🤖 AI Summary
To address the digital authenticity crisis precipitated by the proliferation of deepfake images, this paper proposes a hierarchical deep fusion framework for multi-type facial forgery detection. Methodologically, it innovatively integrates four heterogeneous pre-trained architectures—Swin-MLP, CoAtNet, EfficientNetV2, and DaViT—via multi-stage fine-tuning and hierarchical feature concatenation to enable complementary representation learning, thereby substantially enhancing model generalization. Transfer learning and ensemble optimization are conducted on the MultiFFDI dataset. The resulting system achieves a score of 0.96852 on the competition’s private leaderboard, ranking 20th among 184 teams. To the best of our knowledge, this is the first work to systematically unify the architectural advantages of MLPs, CNNs, and Vision Transformers (ViTs) within a single detection framework, establishing a reproducible and efficient paradigm for cross-architecture feature collaboration.
📝 Abstract
The proliferation of sophisticated deepfake technology poses significant challenges to digital security and authenticity. Detecting these forgeries, especially across a wide spectrum of manipulation techniques, requires robust and generalized models. This paper introduces the Hierarchical Deep Fusion Framework (HDFF), an ensemble-based deep learning architecture designed for high-performance facial forgery detection.

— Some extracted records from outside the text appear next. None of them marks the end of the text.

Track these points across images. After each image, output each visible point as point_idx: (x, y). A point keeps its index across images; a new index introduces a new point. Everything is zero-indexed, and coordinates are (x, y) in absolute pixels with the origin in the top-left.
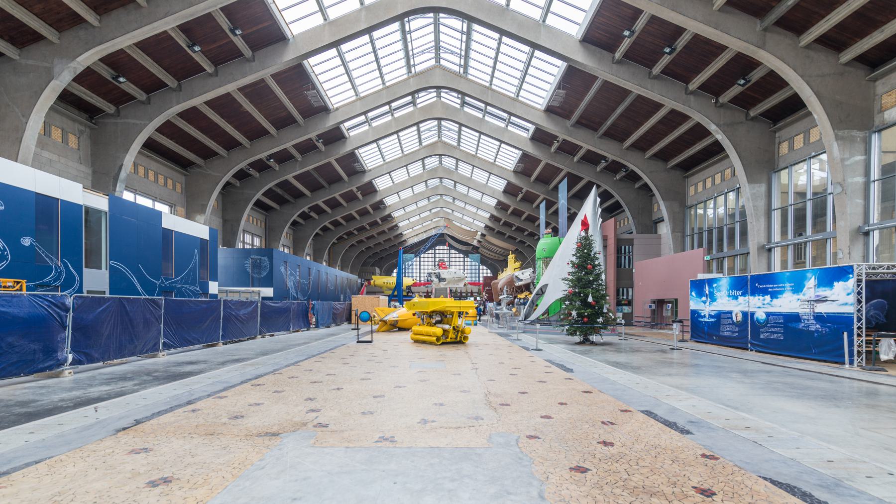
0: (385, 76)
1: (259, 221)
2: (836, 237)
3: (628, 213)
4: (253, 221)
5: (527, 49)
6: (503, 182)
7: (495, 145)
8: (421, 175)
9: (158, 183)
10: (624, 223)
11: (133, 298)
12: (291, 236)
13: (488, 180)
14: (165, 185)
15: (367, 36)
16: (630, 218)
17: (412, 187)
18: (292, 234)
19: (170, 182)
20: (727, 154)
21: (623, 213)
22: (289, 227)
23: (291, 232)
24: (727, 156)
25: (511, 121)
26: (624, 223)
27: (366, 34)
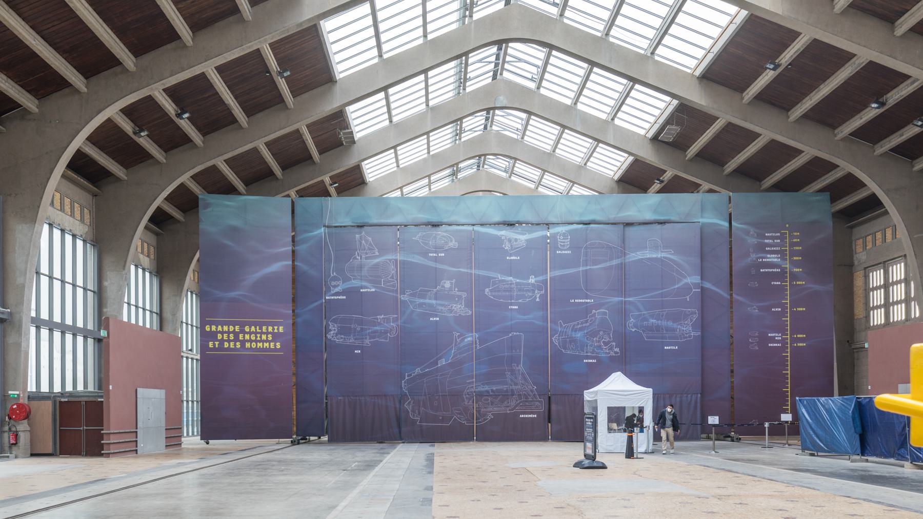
0: (378, 13)
1: (145, 245)
2: (166, 438)
3: (894, 215)
4: (72, 208)
5: (585, 65)
6: (565, 185)
7: (535, 175)
8: (420, 117)
9: (84, 222)
10: (874, 244)
11: (919, 462)
12: (152, 248)
13: (580, 93)
14: (72, 215)
15: (383, 93)
16: (902, 232)
17: (395, 147)
18: (154, 243)
19: (67, 201)
20: (886, 210)
21: (884, 218)
22: (146, 228)
23: (152, 238)
24: (886, 213)
25: (542, 183)
26: (874, 244)
27: (382, 91)
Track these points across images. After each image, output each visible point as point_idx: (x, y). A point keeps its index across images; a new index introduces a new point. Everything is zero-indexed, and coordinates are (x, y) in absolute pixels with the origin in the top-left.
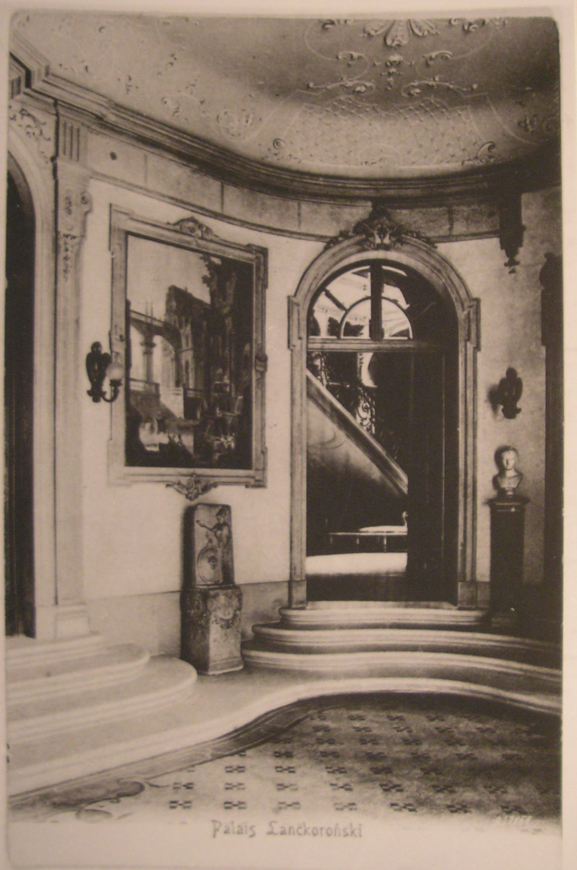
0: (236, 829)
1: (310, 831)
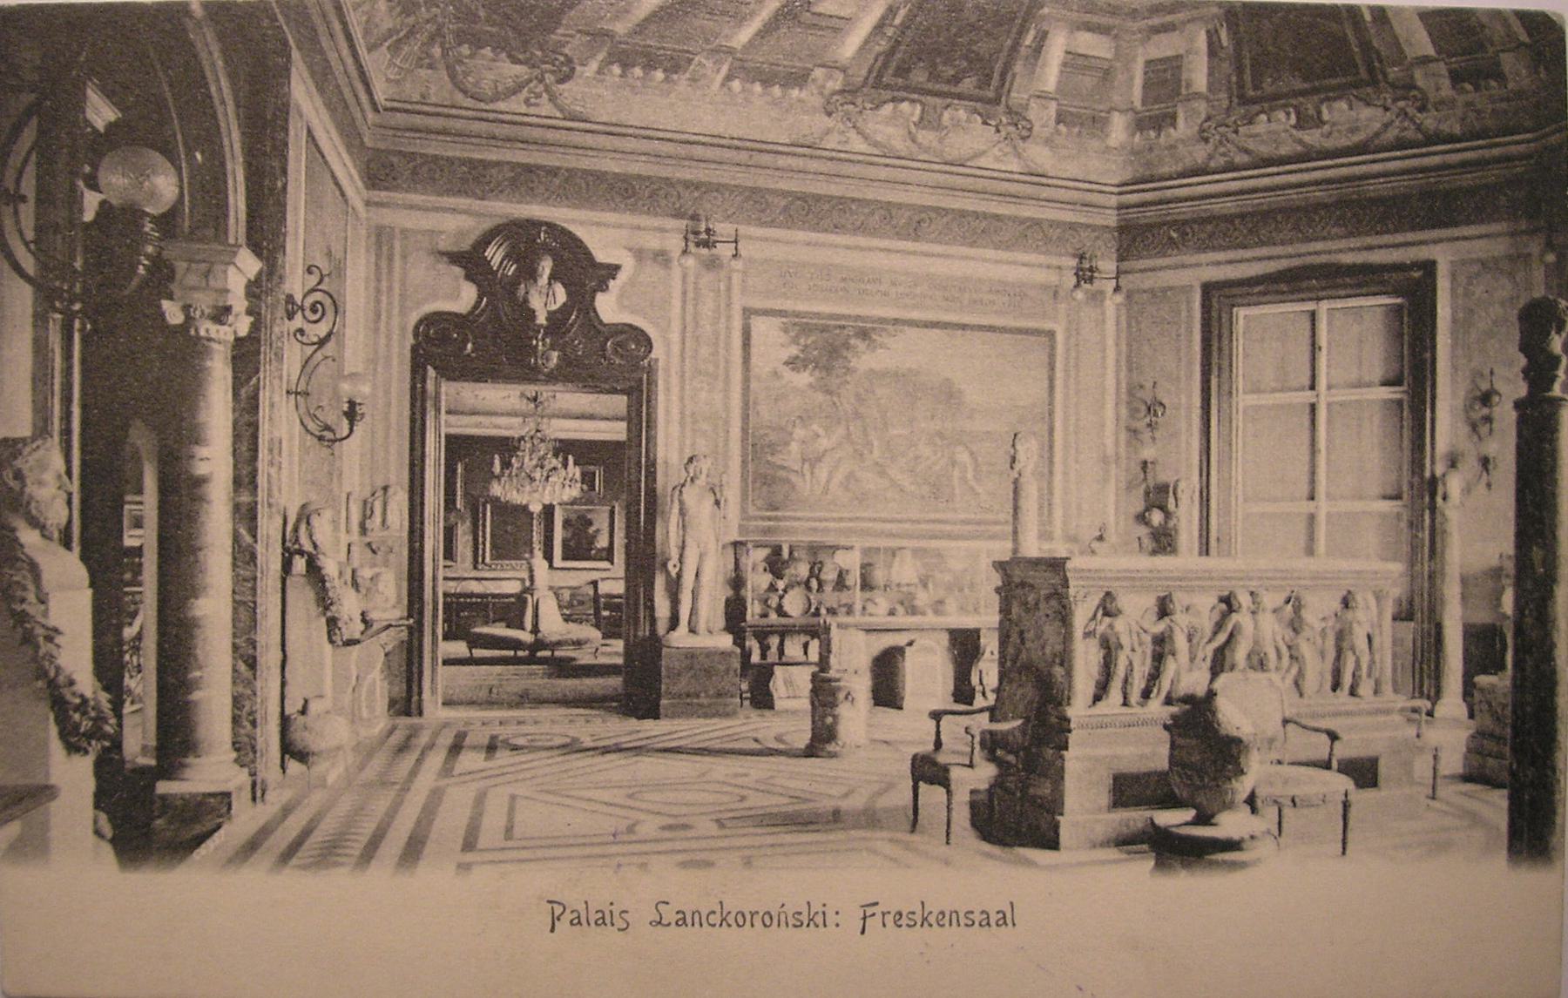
1: (731, 919)
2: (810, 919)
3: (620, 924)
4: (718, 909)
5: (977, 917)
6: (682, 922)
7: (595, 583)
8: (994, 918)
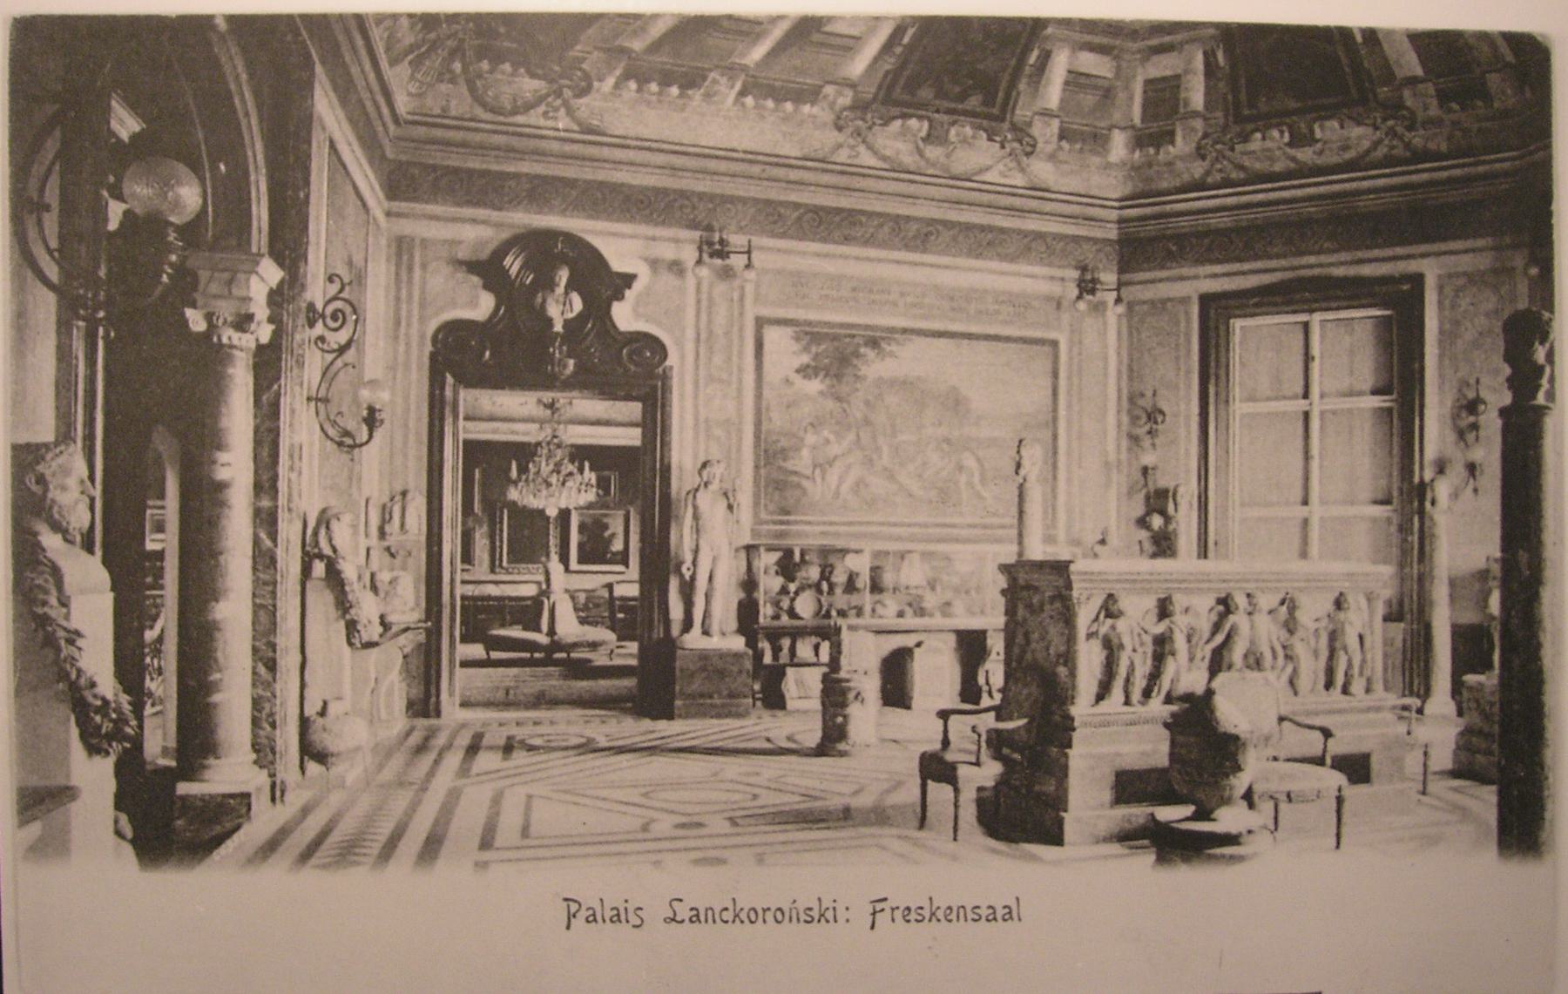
0: (609, 914)
1: (743, 916)
2: (819, 915)
3: (635, 920)
4: (731, 907)
5: (984, 912)
6: (695, 918)
7: (610, 587)
8: (1000, 912)
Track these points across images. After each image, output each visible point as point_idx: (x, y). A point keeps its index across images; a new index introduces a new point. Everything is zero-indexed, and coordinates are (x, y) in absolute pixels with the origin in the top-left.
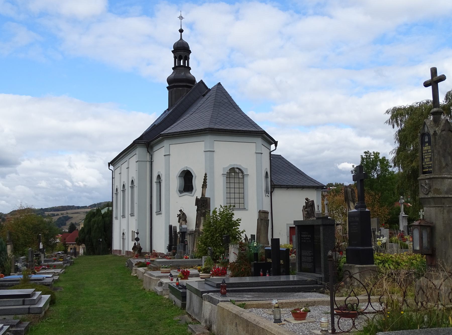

Our framework integrates four diverse pre-trained sub-models, Swin-MLP, CoAtNet, EfficientNetV2, and DaViT, which are meticulously fine-tuned through a multi-stage process on the MultiFFDI dataset. By concatenating the feature representations from these specialized models and training a final classifier layer, HDFF effectively leverages their collective strengths. This approach achieved a final score of 0.96852 on the competition's private leaderboard, securing the 20th position out of 184 teams, demonstrating the efficacy of hierarchical fusion for complex image classification tasks.